Kumparan Logo

Manfaat Ajak Balita ke Pantai seperti yang Dilakukan Raditya Dika

kumparanMOMverified-green

·waktu baca 3 menit

comment
0
sosmed-whatsapp-white
copy-circle
more-vertical
Raditya Dika Beri Kado Saham ke Anaknya. Foto: Instagram/@raditya_dika
zoom-in-whitePerbesar
Raditya Dika Beri Kado Saham ke Anaknya. Foto: Instagram/@raditya_dika

Suara deburan ombak yang menenangkan dan angin yang sejuk membuat suasana di pantai disukai banyak orang, termasuk anak balita. Tak heran, apabila pantai kerap menjadi salah satu tujuan wisata favorit beberapa keluarga.

Hal itu pula yang dilakukan keluarga selebriti, Raditya Dika baru-baru ini. Pada unggahan di laman Instagram pribadinya, ayah dua anak ini mengunggah momen saat mengajak buah hatinya berkunjung ke pantai.

instagram embed

“Balita Jaksel pertama kali ke pantai,” tulis Raditya Dika dalam keterangannya.

Ya Moms, rupanya ini adalah pertama kalinya Raditya Dika mengajak anak pertamanya yang masih balita, Alea, berwisata ke pantai. Dalam foto tersebut, terlihat Dika sedang berpose dengan Alea menghadap ke laut. Sepertinya suasana di sana sangat sejuk karena rambut dan baju Alea tampak beterbangan terbawa angin.

Berwisata ke pantai memang menjadi aktivitas yang menyenangkan bagi keluarga. Ini juga bisa menjadi momen untuk membangun waktu berkualitas antara orang tua dan anak. Selain itu, mengajak anak balita ke pantai juga memiliki beberapa manfaat seperti berikut ini, Moms.

Manfaat Ajak Anak Balita ke Pantai yang Perlu Diketahui

1. Suara laut menenangkan anak

Ilustrasi anak balita di pantai. Foto: Shutterstock

Terapis okupasi pediatri di New York City, Lindsey Biel mengatakan bahwa suara irama ombak adalah salah satu fitur sensorik yang bermanfaat bagi perkembangan anak.

“Suara air ombak dapat memberikan efek meditasi pada otak, sehingga memberikan ketenangan pada tubuh dan pikiran anak. Sensasi ini juga tidak dapat didapatkan anak di tempat lain,” kata Lindsey seperti dikutip dari Romper.

2. Meningkatkan kesadaran tubuh

Menurut Lindsey, ada sensasi tubuh yang unik saat anak duduk, berbaring, berjalan atau berlari di permukaan pasir pantai yang tidak stabil. Melakukan hal tersebut di atas pasir membantu anak untuk mengembangkan kesadaran tubuh dan mendapatkan keseimbangan melalui gerakan vestibular.

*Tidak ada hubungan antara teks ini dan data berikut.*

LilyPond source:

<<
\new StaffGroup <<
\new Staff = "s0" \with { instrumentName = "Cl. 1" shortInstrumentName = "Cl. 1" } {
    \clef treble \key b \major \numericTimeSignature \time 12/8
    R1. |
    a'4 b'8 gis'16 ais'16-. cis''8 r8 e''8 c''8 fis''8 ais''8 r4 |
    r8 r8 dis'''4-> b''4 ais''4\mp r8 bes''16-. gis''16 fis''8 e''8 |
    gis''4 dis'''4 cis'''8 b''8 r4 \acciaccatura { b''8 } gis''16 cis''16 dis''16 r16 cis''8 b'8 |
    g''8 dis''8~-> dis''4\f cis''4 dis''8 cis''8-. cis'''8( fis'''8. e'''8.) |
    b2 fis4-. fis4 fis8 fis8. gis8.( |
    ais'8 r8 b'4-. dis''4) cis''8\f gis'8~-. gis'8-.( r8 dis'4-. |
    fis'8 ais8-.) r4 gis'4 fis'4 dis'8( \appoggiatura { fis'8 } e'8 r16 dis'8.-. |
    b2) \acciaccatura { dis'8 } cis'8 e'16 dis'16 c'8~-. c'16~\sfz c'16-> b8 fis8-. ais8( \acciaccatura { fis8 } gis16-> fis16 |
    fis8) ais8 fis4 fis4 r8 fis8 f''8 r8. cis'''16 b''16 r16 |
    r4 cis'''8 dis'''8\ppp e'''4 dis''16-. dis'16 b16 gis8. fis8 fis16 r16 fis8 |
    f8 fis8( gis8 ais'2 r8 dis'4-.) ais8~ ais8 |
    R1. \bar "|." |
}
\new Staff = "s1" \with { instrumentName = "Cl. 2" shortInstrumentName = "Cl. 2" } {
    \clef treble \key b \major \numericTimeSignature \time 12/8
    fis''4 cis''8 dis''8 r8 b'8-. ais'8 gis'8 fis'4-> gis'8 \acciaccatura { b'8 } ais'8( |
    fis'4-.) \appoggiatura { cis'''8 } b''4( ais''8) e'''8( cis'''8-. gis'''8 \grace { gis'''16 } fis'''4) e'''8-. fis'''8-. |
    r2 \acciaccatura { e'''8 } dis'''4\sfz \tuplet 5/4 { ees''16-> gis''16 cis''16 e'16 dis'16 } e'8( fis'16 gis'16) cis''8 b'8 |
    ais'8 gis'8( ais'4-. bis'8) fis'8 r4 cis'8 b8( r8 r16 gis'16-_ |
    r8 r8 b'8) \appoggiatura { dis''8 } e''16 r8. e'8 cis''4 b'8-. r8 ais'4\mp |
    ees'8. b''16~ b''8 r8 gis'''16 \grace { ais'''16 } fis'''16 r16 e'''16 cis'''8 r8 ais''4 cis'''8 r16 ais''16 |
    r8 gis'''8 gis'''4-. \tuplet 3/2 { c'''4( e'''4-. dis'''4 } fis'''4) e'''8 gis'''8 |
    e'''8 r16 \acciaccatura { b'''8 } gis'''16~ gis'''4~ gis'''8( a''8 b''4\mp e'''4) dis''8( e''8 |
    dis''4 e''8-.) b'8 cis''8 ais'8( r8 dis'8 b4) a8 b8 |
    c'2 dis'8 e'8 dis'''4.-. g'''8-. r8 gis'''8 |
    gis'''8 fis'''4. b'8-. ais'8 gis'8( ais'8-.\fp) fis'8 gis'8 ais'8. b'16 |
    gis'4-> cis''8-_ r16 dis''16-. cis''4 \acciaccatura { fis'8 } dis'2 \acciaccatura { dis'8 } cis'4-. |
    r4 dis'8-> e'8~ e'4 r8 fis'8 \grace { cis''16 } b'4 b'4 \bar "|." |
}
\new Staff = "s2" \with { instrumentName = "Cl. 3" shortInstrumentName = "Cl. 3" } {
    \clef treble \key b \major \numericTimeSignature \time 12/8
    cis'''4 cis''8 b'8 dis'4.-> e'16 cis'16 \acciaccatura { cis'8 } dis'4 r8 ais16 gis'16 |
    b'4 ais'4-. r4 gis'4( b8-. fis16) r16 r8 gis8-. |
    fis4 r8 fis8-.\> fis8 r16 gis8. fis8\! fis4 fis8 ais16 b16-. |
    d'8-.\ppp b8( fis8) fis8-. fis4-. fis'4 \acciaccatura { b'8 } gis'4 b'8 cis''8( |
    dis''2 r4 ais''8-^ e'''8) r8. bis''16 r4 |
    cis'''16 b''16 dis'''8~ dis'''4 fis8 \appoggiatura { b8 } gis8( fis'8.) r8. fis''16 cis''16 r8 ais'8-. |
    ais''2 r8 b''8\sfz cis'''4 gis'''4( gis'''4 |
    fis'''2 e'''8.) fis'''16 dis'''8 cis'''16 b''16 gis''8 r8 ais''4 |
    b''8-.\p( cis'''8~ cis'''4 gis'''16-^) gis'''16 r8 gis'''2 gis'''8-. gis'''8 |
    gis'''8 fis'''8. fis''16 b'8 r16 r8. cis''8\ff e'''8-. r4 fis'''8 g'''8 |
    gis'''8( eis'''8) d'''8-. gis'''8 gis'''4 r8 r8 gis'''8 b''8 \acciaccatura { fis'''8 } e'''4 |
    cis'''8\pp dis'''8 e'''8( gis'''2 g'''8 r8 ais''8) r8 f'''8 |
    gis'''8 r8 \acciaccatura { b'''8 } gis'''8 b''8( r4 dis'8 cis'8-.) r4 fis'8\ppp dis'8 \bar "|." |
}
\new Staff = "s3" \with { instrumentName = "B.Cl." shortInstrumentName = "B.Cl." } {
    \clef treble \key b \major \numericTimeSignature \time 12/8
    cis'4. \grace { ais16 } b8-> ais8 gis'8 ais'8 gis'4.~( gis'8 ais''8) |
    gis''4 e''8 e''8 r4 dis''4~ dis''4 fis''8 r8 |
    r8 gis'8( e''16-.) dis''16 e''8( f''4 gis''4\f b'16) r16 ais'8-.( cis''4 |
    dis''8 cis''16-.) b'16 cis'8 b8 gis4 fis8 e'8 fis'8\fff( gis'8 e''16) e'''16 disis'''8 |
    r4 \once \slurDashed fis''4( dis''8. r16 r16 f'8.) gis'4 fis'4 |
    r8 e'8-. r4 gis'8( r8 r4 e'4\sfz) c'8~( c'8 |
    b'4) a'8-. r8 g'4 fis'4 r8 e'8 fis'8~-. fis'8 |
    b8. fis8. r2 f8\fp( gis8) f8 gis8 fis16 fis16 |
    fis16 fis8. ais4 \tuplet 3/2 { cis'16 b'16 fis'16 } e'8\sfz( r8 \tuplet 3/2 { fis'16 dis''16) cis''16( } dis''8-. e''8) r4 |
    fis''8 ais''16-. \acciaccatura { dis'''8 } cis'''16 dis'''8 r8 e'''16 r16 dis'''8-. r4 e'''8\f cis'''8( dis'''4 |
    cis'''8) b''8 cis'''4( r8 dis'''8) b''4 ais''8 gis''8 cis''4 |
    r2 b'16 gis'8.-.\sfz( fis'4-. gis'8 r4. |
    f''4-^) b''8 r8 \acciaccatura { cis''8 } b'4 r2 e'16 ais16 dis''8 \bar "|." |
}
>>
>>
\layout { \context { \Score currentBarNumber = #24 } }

3. Membangun keterampilan berpikir

Ilustrasi ibu dan anak main di pantai. Foto: Shutter Stock

Membiarkan anak bermain air laut dan pasir dengan pengawasan bermanfaat untuk meningkatkan eksplorasi si kecil. Menurut Pathways, anak balita akan belajar bagaimana gerakan air datang dan pergi menyapu pasir, bagaimana menuangkan dan menyendok pasir ke dengan sekop ke dalam ember dan tentu saja kebiasaan umum membuat istana pasir di pinggir pantai. Semua aktivitas ini baik untuk mendukung keterampilan berpikir anak, Moms.

4. Stimulasi sensorik

Menguti Baby Gaga, indra taktil --yang memberikan informasi melalui sentuhan, tekanan, suhu dan rasa sakit ke tubuh akan dirangsang melalui permainan pasir dan air yang dilakukan anak balita. Si kecil akan menikmati sensasi pasir dan air di antara jari-jari kakinya yang belum pernah dirasakan sebelumnya. Ini sangat baik untuk mendukung perkembangan sensorik anak.

5. Meningkatkan kemampuan motorik

Ilustrasi dua anak perempuan bermain pasir Foto: Pixabay

Saat berada di area luas seperti pantai, anak mungkin tidak bisa menahan dirinya untuk berkeliling dengan berlarian ke berbagai arah. Tak perlu khawatir si kecil akan kelelahan, karena aktivitas ini justru akan membantu meningkatkan kemampuan motoriknya, Moms. Kaki balita akan semakin lincah, tangannya yang berusaha menggenggam pasir akan semakin kuat dan otot-otot di tubuhnya pun akan bertumbuh dengan baik sehingga membuat tubuh si kecil lebih kuat, Moms.